La policía tucumana encontró, en la necesidad sanitaria de la cuarentena, una remozada excusa para terminar haciendo aquello que caracteriza a todas las fuerzas de seguridad del país. Con Luis Espinoza, los uniformados norteños hicieron lo mismo que en la navidad de 2017 hicieron con Miguel Reyes Pérez, o el 8 de marzo de 2018 con Facundo Ferreyra, el pibito de 12 años fusilado en las calles de la capital provincial. En el caso de Luis, además, le incorporaron el sadismo de su desaparición. “Matan mi vida, roban mis sobras, violan mi muerte” decía Roberto Santoro.

Nueve efectivos implicados, cuyo silencio orgánico fue quebrado por la decidida acción de familiares y amigxs que reaccionaron a tiempo, confirmando una vez más la trascendencia que tiene la inmediata respuesta popular.

El posicionamiento del gobernador Manzur es inadmisible: en 2016, junto a Patricia Bullrrich, rodeado de esos mismos efectivos, sostuvo que Tucumán daba un paso adelante en materia de seguridad. Cuatro años después, se quiere lavar las manos declarando que “esa gente no puede estar en sociedad”. No hay indignación discursiva -por más previsible que sea- que reemplace su indiscutida responsabilidad institucional.

Lo ocurrido en Tucumán desbarata las teorías que hablan de un modelo policial de cuidado, sustitutivo del punitivo, de reproche y castigo, combinación de lo legal y lo ilegal, en una palabra: represivo.
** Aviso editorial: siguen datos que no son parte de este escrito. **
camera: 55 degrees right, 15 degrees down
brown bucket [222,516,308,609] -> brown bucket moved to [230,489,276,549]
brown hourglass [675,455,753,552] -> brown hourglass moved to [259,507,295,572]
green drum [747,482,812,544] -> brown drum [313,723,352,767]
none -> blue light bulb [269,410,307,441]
Crímenes como el de Luis Espinoza no son excepcionales o casos fortuitos, sino formas específicas que asume la violencia estatal en correspondencia con representaciones políticas, sociales y reglas que se han impuesto, y, en la instancia de la pandemia, se encubren con la falacia “guerra ante un enemigo invisible”. En materia represiva, los eufemismos bélicos respaldan y justifican, pero sobre todo, legitiman.

“La gente que porta un uniforme tiene la responsabilidad de hacer prevención, de cuidarnos frente a un flagelo en una sociedad con cada vez más desigualdades” dice Mario Velázquez, el juez que investiga el crimen de Luis Espinoza. Lo policial es inherente al modelo social para el que está diseñado. Es absurdo y muy poco riguroso pensar que un sistema que se basa en el carácter excluyente, marginalizador y desigual provea una policía que renuncie a su función específica: garantizar que se concrete aquel carácter.

Pueden atemperarse sus efectos, sancionarse con mayor vehemencia y dureza a los autores, pero hablar de un modelo de cuidado es ignorar la naturaleza violenta del estado que se expresa en el monopolio del uso de la fuerza a través de estas agencias.

La realidad suele ser poco cordial hasta con las más desopilantes conjeturas. Postular el modelo policial de cuidado es allanar el camino para que los crímenes -que son la regla- continúen naturalizándose bajo la excusa de la excepcionalidad.

No hay modelo policial distinto sin modelo social diferente.